QUESTIONS FOR REFLECTION
 How much more variation is explained by your 1^{st} highest ranked independent variable compared to your 2^{nd} highest ranked independent variable?
 How does Pearson’s r differ from the other measures of association?
 Does the value of Pearson’s r depend on which of the variables is the dependent variable and the independent variable?
 How can you use correlation analysis to find relationships?
 What are some good practical uses of correlational analysis?
 Why are the standards for public opinion data different than standards for aggregate opinion data?
DISCUSSION
 To determine how much more variation is explained by one independent variable compared to another, take the difference of the rsquared values, not the difference in r values. That is, calculate r_{A}^{2} – r_{B}^{2}.
 Unlike the other measures of association, Pearson’s R allows us to calculate the explanatory power of a relationship. To see the taub coefficients for the same matrix of variables use this syntax:
nonpar corr /variables= rawMJ3 Democrat5 liberal5 /print kendall.
 Like other measures of association, Pearson’s r only measures correlation, which is distinct from causation. So the Pearson’s r value will be the same whichever variable you identify as dependent or independent.
 To blindly find strong relationships, simply plug in all the variables you think may be related to one another into a correlation matrix. Then look at the Pearson’s r in each of the cells to find out which variables are related to one another. Take care to remove declare all missing values.
 One practical use of a correlation matrix is to find variables that would make suitable indexes. By finding variables that have high Pearson’s r in the matrix you will have an idea of which variables will be suitable for an index. For example, you may find that variables A&B, B&C, and A&C are all strongly correlated to one another. Once you know that all these three variables are strongly correlated to one another, you can try including all 3 in a reliabilityrun to see whether they make a good index.

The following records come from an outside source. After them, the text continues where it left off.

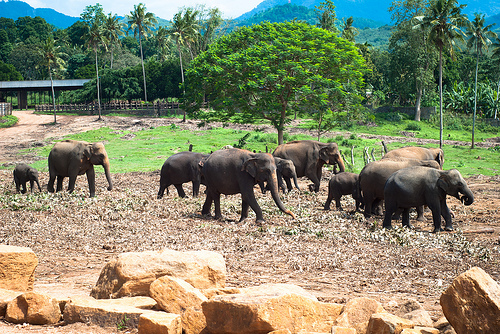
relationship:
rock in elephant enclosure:
[0, 243, 500, 334] [2, 103, 497, 332]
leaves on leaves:
[179, 21, 366, 127] [179, 21, 370, 144]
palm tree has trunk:
[393, 2, 469, 148] [439, 61, 443, 148]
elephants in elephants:
[9, 138, 475, 230] [0, 51, 500, 333]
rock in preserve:
[0, 243, 497, 332] [3, 102, 497, 332]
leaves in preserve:
[179, 21, 370, 144] [3, 102, 497, 332]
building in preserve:
[0, 79, 93, 112] [3, 102, 497, 332]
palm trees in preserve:
[71, 2, 158, 122] [3, 102, 497, 332]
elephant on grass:
[196, 144, 297, 224] [0, 175, 497, 295]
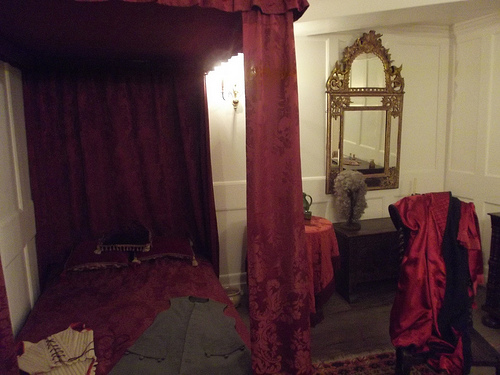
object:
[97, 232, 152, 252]
pillow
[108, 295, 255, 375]
clothing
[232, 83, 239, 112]
sconce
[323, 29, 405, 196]
mirror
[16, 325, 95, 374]
clothing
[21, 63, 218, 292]
drapery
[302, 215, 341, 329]
table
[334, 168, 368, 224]
wig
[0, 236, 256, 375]
bed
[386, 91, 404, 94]
gold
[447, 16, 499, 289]
wall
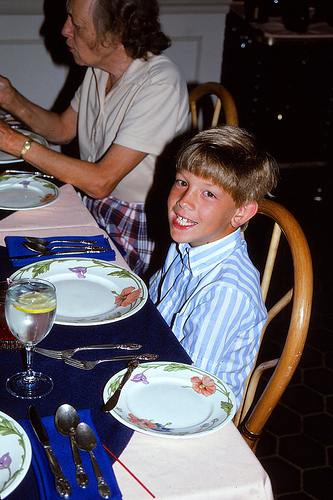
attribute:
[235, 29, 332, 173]
stove — black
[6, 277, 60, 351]
glass — clear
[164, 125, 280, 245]
boy — blond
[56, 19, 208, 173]
woman — older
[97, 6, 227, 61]
hair — brown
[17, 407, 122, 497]
napkin — blue, folded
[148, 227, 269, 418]
shirt — white, blue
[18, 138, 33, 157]
bracelet — gold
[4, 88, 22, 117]
wrist — womans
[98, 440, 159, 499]
straw — red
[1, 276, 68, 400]
glass — water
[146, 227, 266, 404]
shirt — blue, white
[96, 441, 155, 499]
straw — red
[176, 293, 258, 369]
cloth — table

 Also, another good use for Pearson’s correlation matrix is to find good independent variables to explain your dependent variable. This will be useful when we get to Multivariate Regression.
Advanced Analysis
Rather than using the multiindicator index regarding recreational marijuana, on could use the following syntax (from New lab 8) to focus on intended vote by including the measure of issue importance (q22) in the analysis.
if (q21 =1) and (q22 =1) StrMJ = 1.
if (q21 =1) and (q22 =2) StrMJ = .86.
if (q21 =1) and (q22 =3) StrMJ = .71.
if (q21 =1) and (q22 =4) StrMJ = .57.
if (q21 =2) and (q22 =4) StrMJ = .43.
if (q21 =2) and (q22 =3) StrMJ = .29.
if (q21 =2) and (q22 =2) StrMJ = .14.
if (q21 =2) and (q22 =1) StrMJ = 0.
correlations /variables=RawMJ3 StrMJ Democrat Democrat5 liberal liberal5.